Dr. Tucker chose to return to Cleveland, where he practiced at the University Hospitals Cleveland Medical Center and Hillcrest Hospital for several decades.

Not content with just a medical degree, at the age of 67, Dr. Tucker attended Cleveland State University Cleveland Marshall College of Law. In 1989, he received his Juris Doctor degree and passed the Ohio bar examination.

And as if that weren’t enough career accomplishments, Guinness World Records dubbed him the world’s oldest practicing doctor at 98 years and 231 days. Dr. Tucker continues to practice into his 100th year. He celebrated his birthday in July.

Owing to the compelling and inspiring nature of his upbringing, Dr. Tucker has become the subject of a feature documentary film entitled “What’s Next?” The film is currently in production. It is being produced by his grandson, Austin Tucker, and is directed by Taylor Taglianetti.

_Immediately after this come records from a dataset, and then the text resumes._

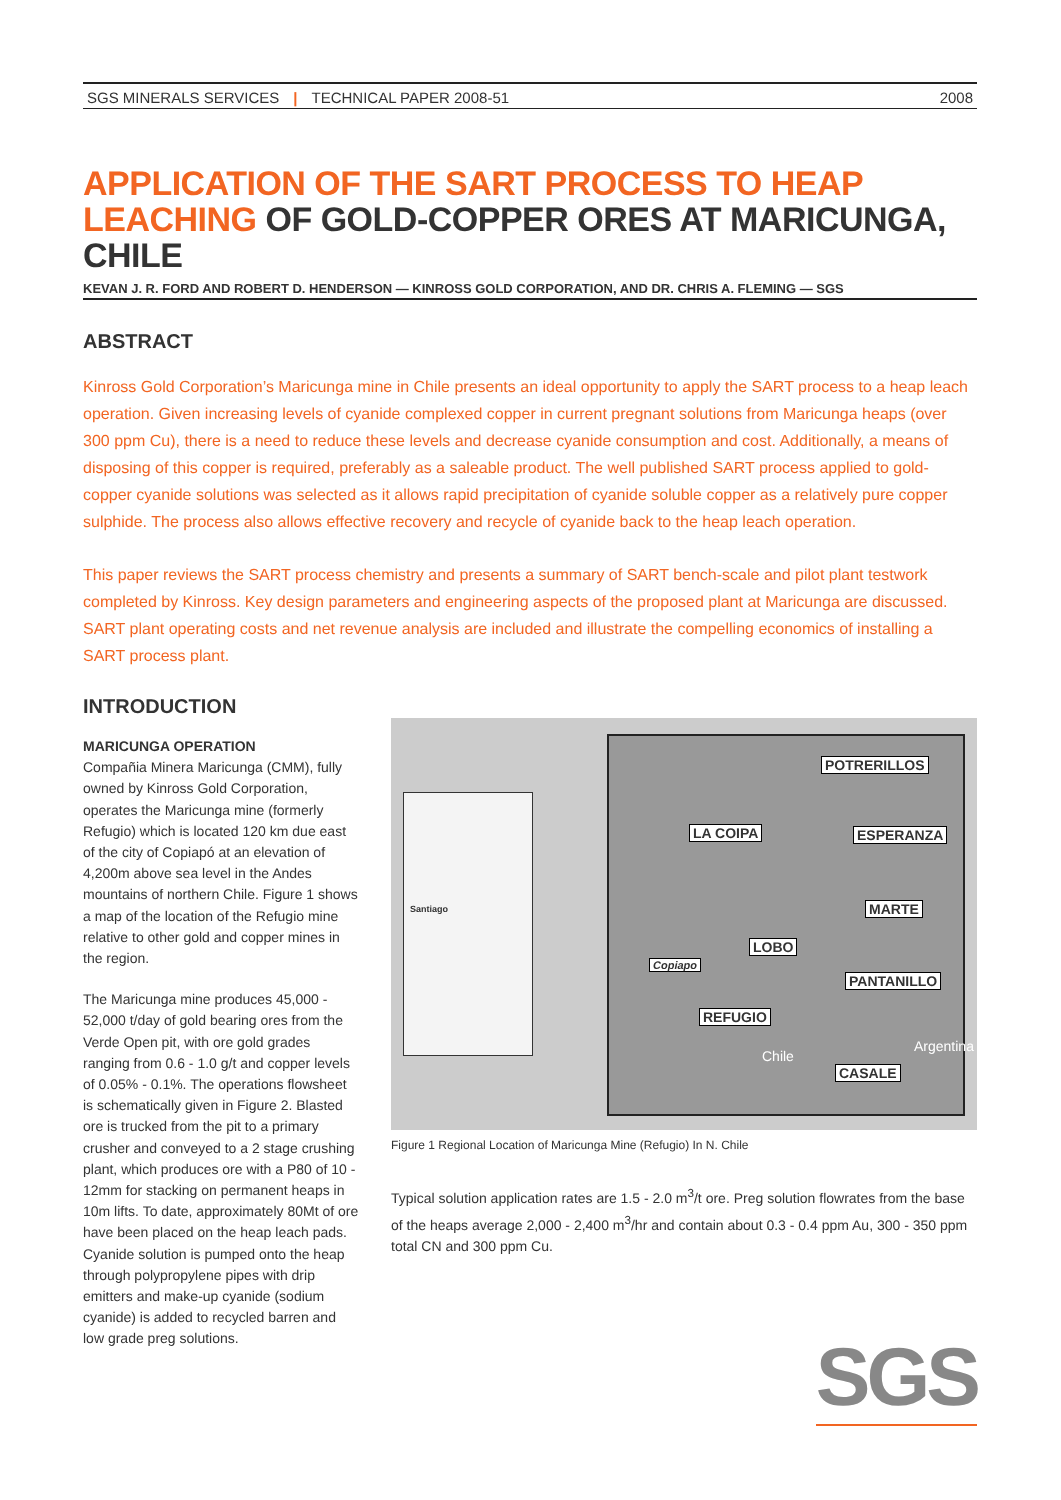SGS MINERALS SERVICES | TECHNICAL PAPER 2008-51 2008
APPLICATION OF THE SART PROCESS TO HEAP LEACHING OF GOLD-COPPER ORES AT MARICUNGA, CHILE
KEVAN J. R. FORD AND ROBERT D. HENDERSON — KINROSS GOLD CORPORATION, AND DR. CHRIS A. FLEMING — SGS
ABSTRACT
Kinross Gold Corporation’s Maricunga mine in Chile presents an ideal opportunity to apply the SART process to a heap leach operation. Given increasing levels of cyanide complexed copper in current pregnant solutions from Maricunga heaps (over 300 ppm Cu), there is a need to reduce these levels and decrease cyanide consumption and cost. Additionally, a means of disposing of this copper is required, preferably as a saleable product. The well published SART process applied to gold-copper cyanide solutions was selected as it allows rapid precipitation of cyanide soluble copper as a relatively pure copper sulphide. The process also allows effective recovery and recycle of cyanide back to the heap leach operation.
This paper reviews the SART process chemistry and presents a summary of SART bench-scale and pilot plant testwork completed by Kinross. Key design parameters and engineering aspects of the proposed plant at Maricunga are discussed. SART plant operating costs and net revenue analysis are included and illustrate the compelling economics of installing a SART process plant.
INTRODUCTION
MARICUNGA OPERATION
Compañia Minera Maricunga (CMM), fully owned by Kinross Gold Corporation, operates the Maricunga mine (formerly Refugio) which is located 120 km due east of the city of Copiapó at an elevation of 4,200m above sea level in the Andes mountains of northern Chile. Figure 1 shows a map of the location of the Refugio mine relative to other gold and copper mines in the region.
The Maricunga mine produces 45,000 - 52,000 t/day of gold bearing ores from the Verde Open pit, with ore gold grades ranging from 0.6 - 1.0 g/t and copper levels of 0.05% - 0.1%. The operations flowsheet is schematically given in Figure 2. Blasted ore is trucked from the pit to a primary crusher and conveyed to a 2 stage crushing plant, which produces ore with a P80 of 10 - 12mm for stacking on permanent heaps in 10m lifts. To date, approximately 80Mt of ore have been placed on the heap leach pads. Cyanide solution is pumped onto the heap through polypropylene pipes with drip emitters and make-up cyanide (sodium cyanide) is added to recycled barren and low grade preg solutions.
Santiago
POTRERILLOS
LA COIPA ESPERANZA
MARTE
LOBO
Copiapo
PANTANILLO
REFUGIO
CASALE
Chile
Argentina
Figure 1 Regional Location of Maricunga Mine (Refugio) In N. Chile
Typical solution application rates are 1.5 - 2.0 m<sup>3</sup>/t ore. Preg solution flowrates from the base of the heaps average 2,000 - 2,400 m<sup>3</sup>/hr and contain about 0.3 - 0.4 ppm Au, 300 - 350 ppm total CN and 300 ppm Cu.
SGS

This news organization recently spoke with Dr. Tucker about his life’s work in medicine.

Question: Why did you choose neurology?

Dr. Tucker: Well, I think I was just fascinated with medicine from about the seventh or eighth grade. I chose my specialty because it was a very cerebral one in those days. It was an intellectual pursuit. It was before the CAT scan, and you had to work hard to make a diagnosis. You even had to look at the spinal fluid. You had to look at EEGs, and it was a very detailed history taking.

Question: How has neurology changed since you started practicing?

Dr. Tucker: The MRI came in, so we don’t have to use spinal taps anymore. Lumbar puncture fluid and EEG aren’t needed as often either. Now we use EEG for convulsive disorders, but rarely when we suspect tumors like we used to. Also, when I was in med school, they said to use Dilaudid; don’t use morphine. And now, you can’t even find Dilaudin in emergency rooms anymore.

Question: How has medicine overall changed since you started practicing?

Dr. Tucker: Computers have made everything a different specialty.

In the old days, we would see a patient, call the referring doctor, and discuss [the case] with them in a very pleasant way. Now, when you call a doctor, he’ll say to you, “Let me read your note,” and that’s the end of it. He doesn’t want to talk to you. Medicine has changed dramatically.

It used to be a very warm relationship between you and your patients. You looked at your patient, you studied their expressions, and now you look at the screen and very rarely look at the patient.

Question: Why do you still enjoy practicing medicine?

Dr. Tucker: The challenge, the excitement of patients, and now I’m doing a lot of teaching, and I do love that part, too.

I teach neurology to residents and medical students that rotate through. When I retired from the Cleveland Clinic, 2 months of retirement was too much for me, so I went back to St. Vincent. It’s a smaller hospital but still has good residents and good teaching.

Question: What lessons do you teach to your residents?

Dr. Tucker: I ask my residents and physicians to think through a problem before they look at the CAT scan and imaging studies. Think through it, then you’ll know what questions you want to ask specifically before you even examine the patient, know exactly what you are going to find.

The complete neurological examination, aside from taking the history and checking mental status, is 5 minutes. You have them walk, check for excessive finger tapping, have them touch their nose, check their reflexes, check their strength – it’s over. That doesn’t take much time if you know what you’re looking for.

Residents say to me all the time, “55-year-old man, CAT scan shows ...” I have to say to them: “Slow down. Let’s talk about this first.”

Question: What advice do you have for physicians and medical students?

Dr. Tucker: Take a very careful history. Know the course of the illness. Make sure you have a diagnosis in your head and, specifically for medical residents, ask questions. You have to be smarter than the patients are, you have to know what to ask.

If someone hits their head on their steering wheel, they don’t know that they’ve lost their sense of smell. You have to ask that specifically, hence, why you have to be smarter than they are. Take a careful history before you do imaging studies.

A version of this article first appeared on Medscape.com.